Author(s): U K Mallick , S M Hossain Shahid , Mohammad Asaduzzaman, Aflatun Asha, Sayem Mohammad Farhad, SuptaBardhan, Nahin Siddique, Nahid Sarker, Omar Faruq and Ashikur Rahman

The incidence of methanol intoxication is less common in Bangladeshi population. Early and aggressive management with bicarbonate, ethanol and hemodialysis in patients having significant toxicity will decrease mortality and improve patient’s outcome. Our experience of SLED in haemodynamically unstable patient with inotrpic support may improve outcome.

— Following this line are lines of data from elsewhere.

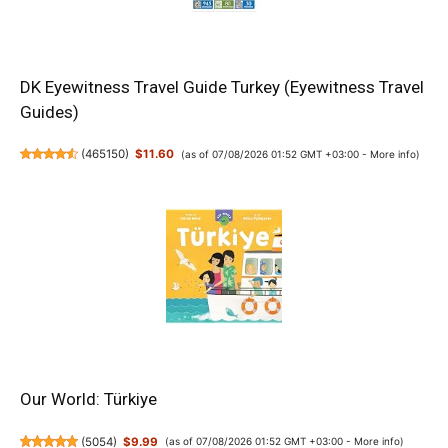
DK Eyewitness Travel Guide Turkey (Eyewitness Travel
Guides)
(
465150
)
$11.60
(as of 07/08/2026 01:52 GMT +03:00 -
More info
)
Our World: Türkiye
(
5054
)
$9.99
(as of 07/08/2026 01:52 GMT +03:00 -
More info
)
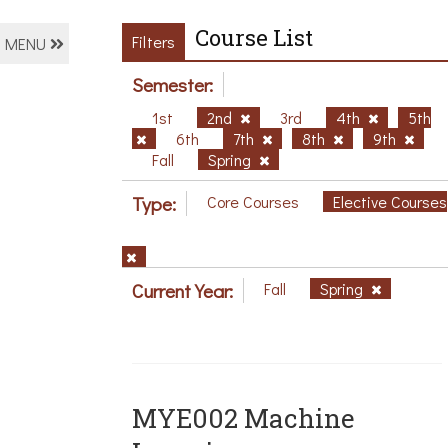
Course List
Filters
MENU
Semester:
1st
2nd
3rd
4th
5th
6th
7th
8th
9th
Fall
Spring
Type:
Core Courses
Elective Courses
Current Year:
Fall
Spring
MYE002 Machine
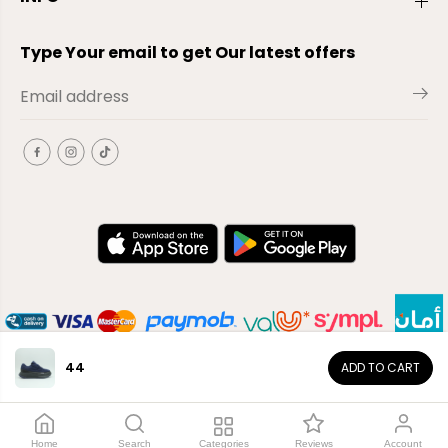
Type Your email to get Our latest offers
44
ADD TO CART
EN
Copyright© 2026
El-Outlet
EG
Home
Search
Categories
Reviews
Account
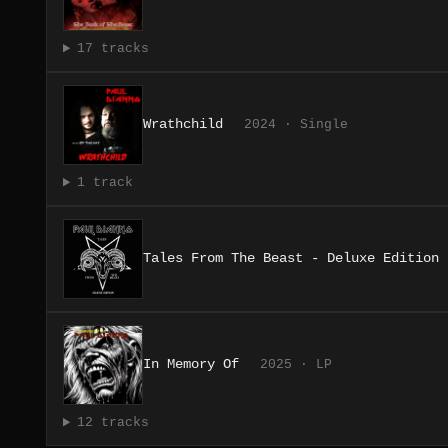
17 tracks
Wrathchild
2024 · Single
1 track
Tales From The Beast - Deluxe Edition
In Memory Of
2025 · LP
12 tracks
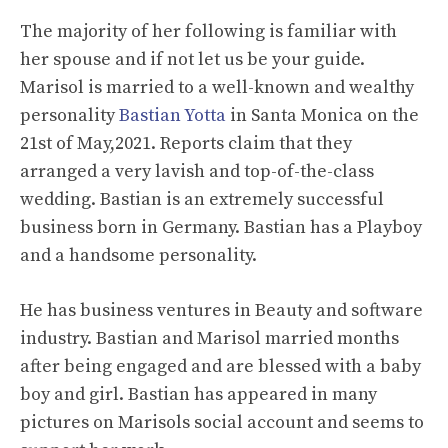
The majority of her following is familiar with
her spouse and if not let us be your guide.
Marisol is married to a well-known and wealthy
personality
Bastian Yotta
in Santa Monica on the
21st of May,2021. Reports claim that they
arranged a very lavish and top-of-the-class
wedding. Bastian is an extremely successful
business born in Germany. Bastian has a Playboy
and a handsome personality.
He has business ventures in Beauty and software
industry. Bastian and Marisol married months
after being engaged and are blessed with a baby
boy and girl. Bastian has appeared in many
pictures on Marisols social account and seems to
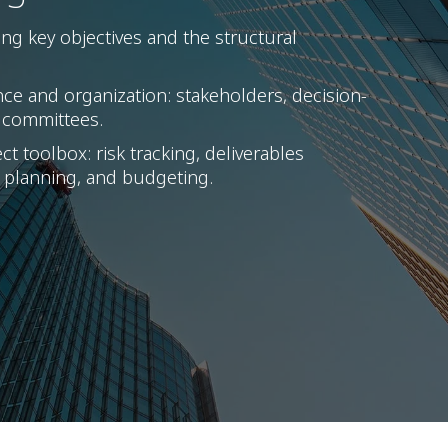
ng key objectives and the structural
nce and organization: stakeholders, decision-
 committees.
t toolbox: risk tracking, deliverables
 planning, and budgeting.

Case presentation: A-45 years old male bussinessman, diabetic and hypertensive was admited into cabin with history of restlessness, blurring of vision and breathlessness 1 day. Inspite of conservative treatment after 10 hours his general condition gradually detoriated, so he shifted to ICU and kept in mechanical ventilator. His laboratory results showed a severe high anion gap metabolic acidosis not corrected by sodibicarb and adequatefluid resuscitation. His neurological codition of patient was detoriating and MRI of brain showed bilateral putamenal lesion suspecting methanol intoxication. After conservative treatment, his general condition was deteriorated and acidosis was not corrected rather than he developed acute kidney injury so haemodialysis (SLED) was started after taking nephrology consultation. After giving 3 sessions of SLED, metabolic acidosis was corrected with normalization of renal function. His vital signs stabilized and he was extubated subsequently. After six months in a follow-up patient complained total blindness and fundal photography showed bilateral optic atrophy.

Conclusions: We conclude that in case of severe metabolic acidosis, methanol intoxication always should kept in mind in a patient of Diabetes Mellitus suspecting DKA .Early initiation of haemodialysis is very effective to reverse renal and metabolic abnormalities inspite of haemodymis unstability. Metabolic improvements do not equal to healing the patient, especially permanent neurological deficit like blindness may persit.